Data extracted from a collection
————————

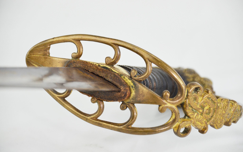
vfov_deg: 6.4
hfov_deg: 10.2
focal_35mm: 207
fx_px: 1368
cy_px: 76
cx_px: 122
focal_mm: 135
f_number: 5.6
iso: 560
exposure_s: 1/250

————————

* **TASK TO COMPLETE**
Reproduce, word for word, every line starting at the line that contains "focal_35mm: 207" and ending with the final line of the entries.

* **FINISHED TASK**
focal_35mm: 207
fx_px: 1368
cy_px: 76
cx_px: 122
focal_mm: 135
f_number: 5.6
iso: 560
exposure_s: 1/250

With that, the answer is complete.